There are basically four types of lumber produced in the U.S. to be made into hardwood flooring; they are defined by how each log is positioned and cut at the mill.

Plainsawn has annular rings ranging from 30 degrees or less to the face of the board. It’s the least expensive, and most commodity hardwood flooring materials are produced using it.

Quartersawn has straight grain patterns, where annular growth rings intersect the board’s face at angles of 60 to 90 degrees. Each log is cut into four quarters at a radial angle, resulting in interesting flecking.

Riftsawn is the least common and most expensive. Annual rings range between 30-60 degrees; with 45 degrees the most sought-after. Milling perpendicular to the growth rings produces a unique linear grain pattern containing no flecking. This method produces the most waste, increasing cost. Riftsawn lumber is dimensionally stable.

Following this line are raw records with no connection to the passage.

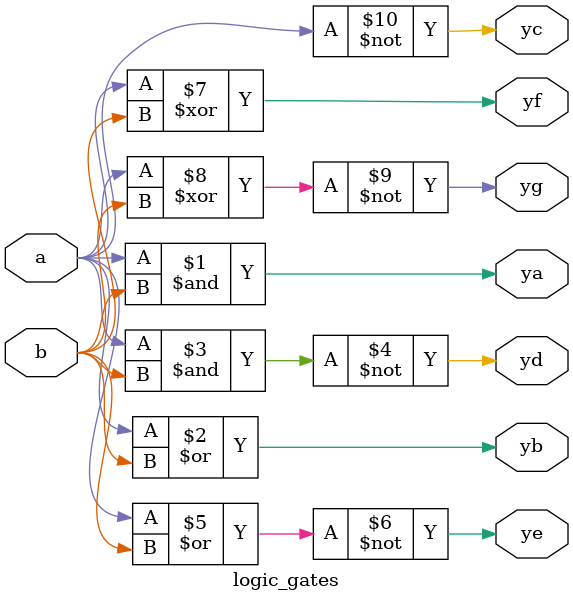
<source format=v>
module logic_gates(input a,b,
                output ya,yb,yc,yd,ye,yf,yg);
  and(ya,a,b);
  or(yb,a,b);
  not(yc,a);
  nand(yd,a,b);
  nor(ye,a,b);
  xor(yf,a,b);
  xnor(yg,a,b);
endmodule
  

</source>
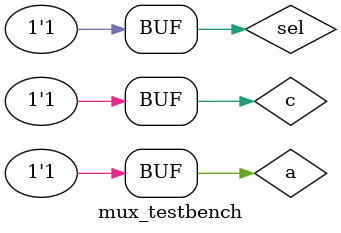
<source format=v>
module mux_testbench;
reg a,c,sel;
wire b;
mux_continous mux_test(a,c,sel,b);      
initial
begin
sel=0;a=0;c=0;
#100 sel=0;a=0;c=1;
#100 sel=0;a=1;c=0;
#100 sel=0;a=1;c=1;
#100 sel=1;a=0;c=0;
#100 sel=1;a=0;c=1;
#100 sel=1;a=1;c=0;
#100 sel=1;a=1;c=1;
end
endmodule
</source>
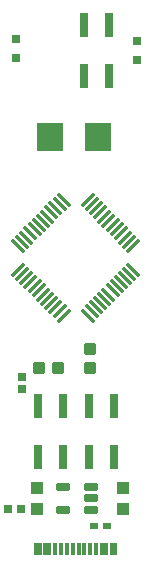
<source format=gbr>
%TF.GenerationSoftware,Altium Limited,Altium Designer,22.10.1 (41)*%
G04 Layer_Color=8421504*
%FSLAX45Y45*%
%MOMM*%
%TF.SameCoordinates,F1D13F34-3715-448E-B12D-83C564530F5A*%
%TF.FilePolarity,Positive*%
%TF.FileFunction,Paste,Top*%
%TF.Part,Single*%
G01*
G75*
%TA.AperFunction,SMDPad,CuDef*%
%ADD11R,2.20000X2.40000*%
G04:AMPARAMS|DCode=12|XSize=0.67mm|YSize=1.17mm|CornerRadius=0.0402mm|HoleSize=0mm|Usage=FLASHONLY|Rotation=90.000|XOffset=0mm|YOffset=0mm|HoleType=Round|Shape=RoundedRectangle|*
%AMROUNDEDRECTD12*
21,1,0.67000,1.08960,0,0,90.0*
21,1,0.58960,1.17000,0,0,90.0*
1,1,0.08040,0.54480,0.29480*
1,1,0.08040,0.54480,-0.29480*
1,1,0.08040,-0.54480,-0.29480*
1,1,0.08040,-0.54480,0.29480*
%
%ADD12ROUNDEDRECTD12*%
%TA.AperFunction,ConnectorPad*%
%ADD13R,0.30000X1.14000*%
%TA.AperFunction,SMDPad,CuDef*%
%ADD14R,0.70000X0.50000*%
%ADD15R,0.80000X0.80000*%
G04:AMPARAMS|DCode=16|XSize=1.49mm|YSize=0.28mm|CornerRadius=0.035mm|HoleSize=0mm|Usage=FLASHONLY|Rotation=315.000|XOffset=0mm|YOffset=0mm|HoleType=Round|Shape=RoundedRectangle|*
%AMROUNDEDRECTD16*
21,1,1.49000,0.21000,0,0,315.0*
21,1,1.42000,0.28000,0,0,315.0*
1,1,0.07000,0.42780,-0.57629*
1,1,0.07000,-0.57629,0.42780*
1,1,0.07000,-0.42780,0.57629*
1,1,0.07000,0.57629,-0.42780*
%
%ADD16ROUNDEDRECTD16*%
G04:AMPARAMS|DCode=17|XSize=1.49mm|YSize=0.28mm|CornerRadius=0.035mm|HoleSize=0mm|Usage=FLASHONLY|Rotation=45.000|XOffset=0mm|YOffset=0mm|HoleType=Round|Shape=RoundedRectangle|*
%AMROUNDEDRECTD17*
21,1,1.49000,0.21000,0,0,45.0*
21,1,1.42000,0.28000,0,0,45.0*
1,1,0.07000,0.57629,0.42780*
1,1,0.07000,-0.42780,-0.57629*
1,1,0.07000,-0.57629,-0.42780*
1,1,0.07000,0.42780,0.57629*
%
%ADD17ROUNDEDRECTD17*%
G04:AMPARAMS|DCode=18|XSize=0.94mm|YSize=1.02mm|CornerRadius=0.094mm|HoleSize=0mm|Usage=FLASHONLY|Rotation=0.000|XOffset=0mm|YOffset=0mm|HoleType=Round|Shape=RoundedRectangle|*
%AMROUNDEDRECTD18*
21,1,0.94000,0.83200,0,0,0.0*
21,1,0.75200,1.02000,0,0,0.0*
1,1,0.18800,0.37600,-0.41600*
1,1,0.18800,-0.37600,-0.41600*
1,1,0.18800,-0.37600,0.41600*
1,1,0.18800,0.37600,0.41600*
%
%ADD18ROUNDEDRECTD18*%
G04:AMPARAMS|DCode=19|XSize=0.94mm|YSize=1.02mm|CornerRadius=0.094mm|HoleSize=0mm|Usage=FLASHONLY|Rotation=90.000|XOffset=0mm|YOffset=0mm|HoleType=Round|Shape=RoundedRectangle|*
%AMROUNDEDRECTD19*
21,1,0.94000,0.83200,0,0,90.0*
21,1,0.75200,1.02000,0,0,90.0*
1,1,0.18800,0.41600,0.37600*
1,1,0.18800,0.41600,-0.37600*
1,1,0.18800,-0.41600,-0.37600*
1,1,0.18800,-0.41600,0.37600*
%
%ADD19ROUNDEDRECTD19*%
%ADD20R,1.00000X1.10000*%
%ADD21R,0.65000X2.00000*%
D11*
X4199698Y5467099D02*
D03*
X3799698D02*
D03*
D12*
X4146500Y2312000D02*
D03*
Y2406000D02*
D03*
Y2500000D02*
D03*
X3902500D02*
D03*
Y2312000D02*
D03*
D13*
X3938200Y1980600D02*
D03*
X3888200D02*
D03*
X3988200D02*
D03*
X4348200D02*
D03*
X4318200D02*
D03*
X4268200D02*
D03*
X4238200D02*
D03*
X4188200D02*
D03*
X4138200D02*
D03*
X4088200D02*
D03*
X4038200D02*
D03*
X3678200D02*
D03*
X3708200D02*
D03*
X3758200D02*
D03*
X3788200D02*
D03*
X3838200D02*
D03*
D14*
X4280900Y2176200D02*
D03*
X4170900D02*
D03*
D15*
X3547500Y2315000D02*
D03*
X3557500Y3437500D02*
D03*
X3442500Y2315000D02*
D03*
X3504425Y6132249D02*
D03*
Y6297249D02*
D03*
X4536923Y6117250D02*
D03*
Y6282250D02*
D03*
X3557500Y3335000D02*
D03*
D16*
X3700981Y4721433D02*
D03*
X3559560Y4580012D02*
D03*
X3594915Y4615367D02*
D03*
X3630271Y4650722D02*
D03*
X3665626Y4686078D02*
D03*
X3736337Y4756789D02*
D03*
X3771692Y4792144D02*
D03*
X3807048Y4827499D02*
D03*
X3842403Y4862854D02*
D03*
X3877758Y4898210D02*
D03*
X3913113Y4933565D02*
D03*
X3524205Y4544656D02*
D03*
X4113932Y3954930D02*
D03*
X4149287Y3990285D02*
D03*
X4184642Y4025640D02*
D03*
X4219998Y4060995D02*
D03*
X4255353Y4096351D02*
D03*
X4290708Y4131706D02*
D03*
X4326064Y4167062D02*
D03*
X4361419Y4202417D02*
D03*
X4396774Y4237772D02*
D03*
X4432130Y4273128D02*
D03*
X4467485Y4308483D02*
D03*
X4502840Y4343838D02*
D03*
D17*
X3524205D02*
D03*
X4113932Y4933565D02*
D03*
X3559560Y4308483D02*
D03*
X4149287Y4898210D02*
D03*
X3594915Y4273128D02*
D03*
X3630271Y4237772D02*
D03*
X3665626Y4202417D02*
D03*
X3700981Y4167062D02*
D03*
X3736337Y4131706D02*
D03*
X3913113Y3954930D02*
D03*
X3877758Y3990285D02*
D03*
X3842403Y4025640D02*
D03*
X3807048Y4060995D02*
D03*
X3771692Y4096351D02*
D03*
X4184642Y4862854D02*
D03*
X4219998Y4827499D02*
D03*
X4255353Y4792144D02*
D03*
X4290708Y4756789D02*
D03*
X4326064Y4721433D02*
D03*
X4396774Y4650722D02*
D03*
X4432130Y4615367D02*
D03*
X4467485Y4580012D02*
D03*
X4502840Y4544656D02*
D03*
X4361419Y4686078D02*
D03*
D18*
X3706002Y3510002D02*
D03*
X3864002D02*
D03*
D19*
X4135998D02*
D03*
Y3668002D02*
D03*
D20*
X4417700Y2490700D02*
D03*
Y2320700D02*
D03*
X3685200Y2490700D02*
D03*
Y2320700D02*
D03*
D21*
X4084600Y5979700D02*
D03*
X4299600D02*
D03*
X4300000Y6412501D02*
D03*
X4085000D02*
D03*
X4124599Y2759701D02*
D03*
X4339599D02*
D03*
X4339999Y3192501D02*
D03*
X4124999D02*
D03*
X3694602Y2759701D02*
D03*
X3909602D02*
D03*
X3910002Y3192501D02*
D03*
X3695002D02*
D03*
%TF.MD5,1ac66184bdf3a5ac3a78444796f87ced*%
M02*

</source>
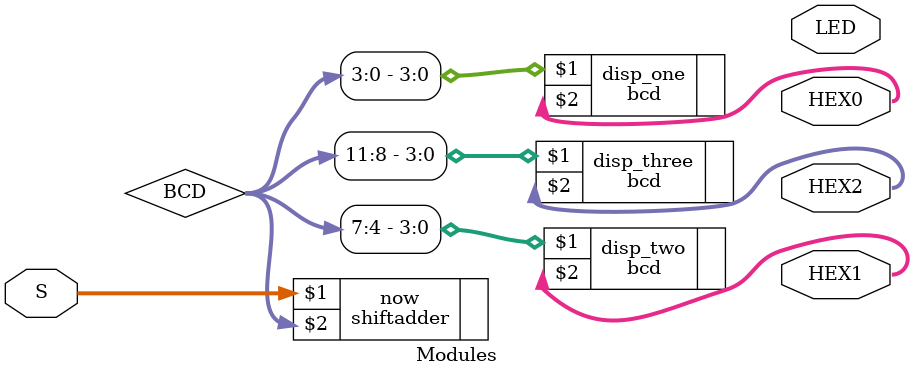
<source format=v>
`include "./shiftadder.v"
`include "./bcd.v"
module Modules (input [7:0]S,output [6:0]HEX0,output [6:0]HEX1,output [6:0]HEX2,output [3:0]LED);
//shftadd3(S[3:0],LED[3:0]);
wire [11:0]BCD;
shiftadder now (S[7:0],BCD[11:0]);
bcd disp_one (BCD[3:0],HEX0);
bcd disp_two (BCD[7:4], HEX1);
bcd disp_three (BCD[11:8], HEX2);
endmodule

</source>
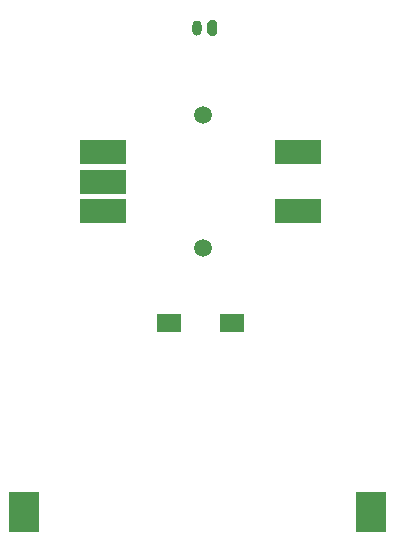
<source format=gbr>
%TF.GenerationSoftware,KiCad,Pcbnew,(5.1.10)-1*%
%TF.CreationDate,2022-04-29T17:40:20-06:00*%
%TF.ProjectId,CTRL,4354524c-2e6b-4696-9361-645f70636258,rev?*%
%TF.SameCoordinates,Original*%
%TF.FileFunction,Soldermask,Top*%
%TF.FilePolarity,Negative*%
%FSLAX46Y46*%
G04 Gerber Fmt 4.6, Leading zero omitted, Abs format (unit mm)*
G04 Created by KiCad (PCBNEW (5.1.10)-1) date 2022-04-29 17:40:20*
%MOMM*%
%LPD*%
G01*
G04 APERTURE LIST*
%ADD10R,2.000000X1.600000*%
%ADD11C,1.500000*%
%ADD12R,4.000000X2.000000*%
%ADD13O,0.800000X1.300000*%
%ADD14R,2.540000X3.510000*%
G04 APERTURE END LIST*
D10*
%TO.C,SW1*%
X120700000Y-78000000D03*
X115300000Y-78000000D03*
%TD*%
D11*
%TO.C,RV1*%
X118250000Y-71650000D03*
X118250000Y-60350000D03*
D12*
X126250000Y-68500000D03*
X126250000Y-63500000D03*
X109750000Y-68500000D03*
X109750000Y-66000000D03*
X109750000Y-63500000D03*
%TD*%
D13*
%TO.C,J2*%
X117750000Y-53000000D03*
G36*
G01*
X119400000Y-52550000D02*
X119400000Y-53450000D01*
G75*
G02*
X119200000Y-53650000I-200000J0D01*
G01*
X118800000Y-53650000D01*
G75*
G02*
X118600000Y-53450000I0J200000D01*
G01*
X118600000Y-52550000D01*
G75*
G02*
X118800000Y-52350000I200000J0D01*
G01*
X119200000Y-52350000D01*
G75*
G02*
X119400000Y-52550000I0J-200000D01*
G01*
G37*
%TD*%
D14*
%TO.C,BT1*%
X103100000Y-94000000D03*
X132460000Y-94000000D03*
%TD*%
M02*

</source>
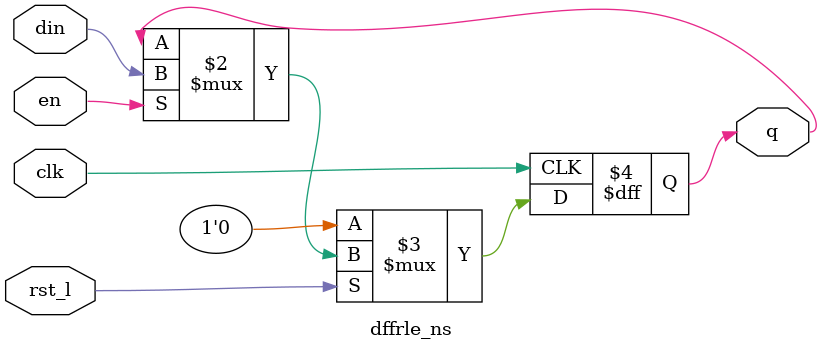
<source format=v>
module dffrle_ns (din, rst_l, en, clk, q);
parameter SIZE = 1;
input	[SIZE-1:0]	din ;	
input			en ;	
input			rst_l ;	
input			clk ;	
output	[SIZE-1:0]	q ;	
reg 	[SIZE-1:0]	q ;
always @ (posedge clk)
  q[SIZE-1:0] <= rst_l ? ((en) ? din[SIZE-1:0] : q[SIZE-1:0]) : {SIZE{1'b0}} ;
endmodule
</source>
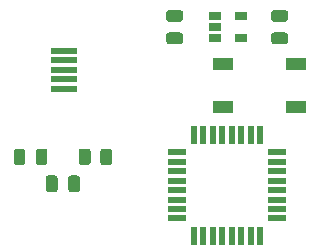
<source format=gbr>
%TF.GenerationSoftware,KiCad,Pcbnew,(5.1.9)-1*%
%TF.CreationDate,2021-08-14T02:32:22-04:00*%
%TF.ProjectId,samd21,73616d64-3231-42e6-9b69-6361645f7063,rev?*%
%TF.SameCoordinates,Original*%
%TF.FileFunction,Paste,Top*%
%TF.FilePolarity,Positive*%
%FSLAX46Y46*%
G04 Gerber Fmt 4.6, Leading zero omitted, Abs format (unit mm)*
G04 Created by KiCad (PCBNEW (5.1.9)-1) date 2021-08-14 02:32:22*
%MOMM*%
%LPD*%
G01*
G04 APERTURE LIST*
%ADD10R,2.250000X0.500000*%
%ADD11R,1.800000X1.100000*%
%ADD12R,1.600000X0.550000*%
%ADD13R,0.550000X1.600000*%
%ADD14R,1.060000X0.650000*%
G04 APERTURE END LIST*
D10*
%TO.C,USB1*%
X97464000Y-56312000D03*
X97464000Y-57112000D03*
X97464000Y-57912000D03*
X97464000Y-58712000D03*
X97464000Y-59512000D03*
%TD*%
D11*
%TO.C,SW1*%
X110894000Y-61087000D03*
X117094000Y-57387000D03*
X110894000Y-57387000D03*
X117094000Y-61087000D03*
%TD*%
D12*
%TO.C,U2*%
X107002000Y-70491000D03*
X107002000Y-69691000D03*
X107002000Y-68891000D03*
X107002000Y-68091000D03*
X107002000Y-67291000D03*
X107002000Y-66491000D03*
X107002000Y-65691000D03*
X107002000Y-64891000D03*
D13*
X108452000Y-63441000D03*
X109252000Y-63441000D03*
X110052000Y-63441000D03*
X110852000Y-63441000D03*
X111652000Y-63441000D03*
X112452000Y-63441000D03*
X113252000Y-63441000D03*
X114052000Y-63441000D03*
D12*
X115502000Y-64891000D03*
X115502000Y-65691000D03*
X115502000Y-66491000D03*
X115502000Y-67291000D03*
X115502000Y-68091000D03*
X115502000Y-68891000D03*
X115502000Y-69691000D03*
X115502000Y-70491000D03*
D13*
X114052000Y-71941000D03*
X113252000Y-71941000D03*
X112452000Y-71941000D03*
X111652000Y-71941000D03*
X110852000Y-71941000D03*
X110052000Y-71941000D03*
X109252000Y-71941000D03*
X108452000Y-71941000D03*
%TD*%
D14*
%TO.C,U1*%
X112436000Y-53340000D03*
X112436000Y-55240000D03*
X110236000Y-55240000D03*
X110236000Y-54290000D03*
X110236000Y-53340000D03*
%TD*%
%TO.C,R1*%
G36*
G01*
X99699500Y-64827999D02*
X99699500Y-65728001D01*
G75*
G02*
X99449501Y-65978000I-249999J0D01*
G01*
X98924499Y-65978000D01*
G75*
G02*
X98674500Y-65728001I0J249999D01*
G01*
X98674500Y-64827999D01*
G75*
G02*
X98924499Y-64578000I249999J0D01*
G01*
X99449501Y-64578000D01*
G75*
G02*
X99699500Y-64827999I0J-249999D01*
G01*
G37*
G36*
G01*
X101524500Y-64827999D02*
X101524500Y-65728001D01*
G75*
G02*
X101274501Y-65978000I-249999J0D01*
G01*
X100749499Y-65978000D01*
G75*
G02*
X100499500Y-65728001I0J249999D01*
G01*
X100499500Y-64827999D01*
G75*
G02*
X100749499Y-64578000I249999J0D01*
G01*
X101274501Y-64578000D01*
G75*
G02*
X101524500Y-64827999I0J-249999D01*
G01*
G37*
%TD*%
%TO.C,D1*%
G36*
G01*
X95065000Y-65734250D02*
X95065000Y-64821750D01*
G75*
G02*
X95308750Y-64578000I243750J0D01*
G01*
X95796250Y-64578000D01*
G75*
G02*
X96040000Y-64821750I0J-243750D01*
G01*
X96040000Y-65734250D01*
G75*
G02*
X95796250Y-65978000I-243750J0D01*
G01*
X95308750Y-65978000D01*
G75*
G02*
X95065000Y-65734250I0J243750D01*
G01*
G37*
G36*
G01*
X93190000Y-65734250D02*
X93190000Y-64821750D01*
G75*
G02*
X93433750Y-64578000I243750J0D01*
G01*
X93921250Y-64578000D01*
G75*
G02*
X94165000Y-64821750I0J-243750D01*
G01*
X94165000Y-65734250D01*
G75*
G02*
X93921250Y-65978000I-243750J0D01*
G01*
X93433750Y-65978000D01*
G75*
G02*
X93190000Y-65734250I0J243750D01*
G01*
G37*
%TD*%
%TO.C,C3*%
G36*
G01*
X115222000Y-54740000D02*
X116172000Y-54740000D01*
G75*
G02*
X116422000Y-54990000I0J-250000D01*
G01*
X116422000Y-55490000D01*
G75*
G02*
X116172000Y-55740000I-250000J0D01*
G01*
X115222000Y-55740000D01*
G75*
G02*
X114972000Y-55490000I0J250000D01*
G01*
X114972000Y-54990000D01*
G75*
G02*
X115222000Y-54740000I250000J0D01*
G01*
G37*
G36*
G01*
X115222000Y-52840000D02*
X116172000Y-52840000D01*
G75*
G02*
X116422000Y-53090000I0J-250000D01*
G01*
X116422000Y-53590000D01*
G75*
G02*
X116172000Y-53840000I-250000J0D01*
G01*
X115222000Y-53840000D01*
G75*
G02*
X114972000Y-53590000I0J250000D01*
G01*
X114972000Y-53090000D01*
G75*
G02*
X115222000Y-52840000I250000J0D01*
G01*
G37*
%TD*%
%TO.C,C2*%
G36*
G01*
X106332000Y-54740000D02*
X107282000Y-54740000D01*
G75*
G02*
X107532000Y-54990000I0J-250000D01*
G01*
X107532000Y-55490000D01*
G75*
G02*
X107282000Y-55740000I-250000J0D01*
G01*
X106332000Y-55740000D01*
G75*
G02*
X106082000Y-55490000I0J250000D01*
G01*
X106082000Y-54990000D01*
G75*
G02*
X106332000Y-54740000I250000J0D01*
G01*
G37*
G36*
G01*
X106332000Y-52840000D02*
X107282000Y-52840000D01*
G75*
G02*
X107532000Y-53090000I0J-250000D01*
G01*
X107532000Y-53590000D01*
G75*
G02*
X107282000Y-53840000I-250000J0D01*
G01*
X106332000Y-53840000D01*
G75*
G02*
X106082000Y-53590000I0J250000D01*
G01*
X106082000Y-53090000D01*
G75*
G02*
X106332000Y-52840000I250000J0D01*
G01*
G37*
%TD*%
%TO.C,C1*%
G36*
G01*
X97798000Y-68039000D02*
X97798000Y-67089000D01*
G75*
G02*
X98048000Y-66839000I250000J0D01*
G01*
X98548000Y-66839000D01*
G75*
G02*
X98798000Y-67089000I0J-250000D01*
G01*
X98798000Y-68039000D01*
G75*
G02*
X98548000Y-68289000I-250000J0D01*
G01*
X98048000Y-68289000D01*
G75*
G02*
X97798000Y-68039000I0J250000D01*
G01*
G37*
G36*
G01*
X95898000Y-68039000D02*
X95898000Y-67089000D01*
G75*
G02*
X96148000Y-66839000I250000J0D01*
G01*
X96648000Y-66839000D01*
G75*
G02*
X96898000Y-67089000I0J-250000D01*
G01*
X96898000Y-68039000D01*
G75*
G02*
X96648000Y-68289000I-250000J0D01*
G01*
X96148000Y-68289000D01*
G75*
G02*
X95898000Y-68039000I0J250000D01*
G01*
G37*
%TD*%
M02*

</source>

It is often produced to complement quartersawn lumber, thus the fourth category: rift and quartered (R&Q).

Rift and quarter cuts are more dimensionally stable than plain sawn with 40% less seasonal swelling and shrinkage in wood flooring. Along with improved stability, these cuts offer higher-ranked hardness ratings than standard cuts. Rift and quarter produces a tight, straight grain running parallel to the board.

The choice is always up to the customer ... but a well-educated customer is a happy customer.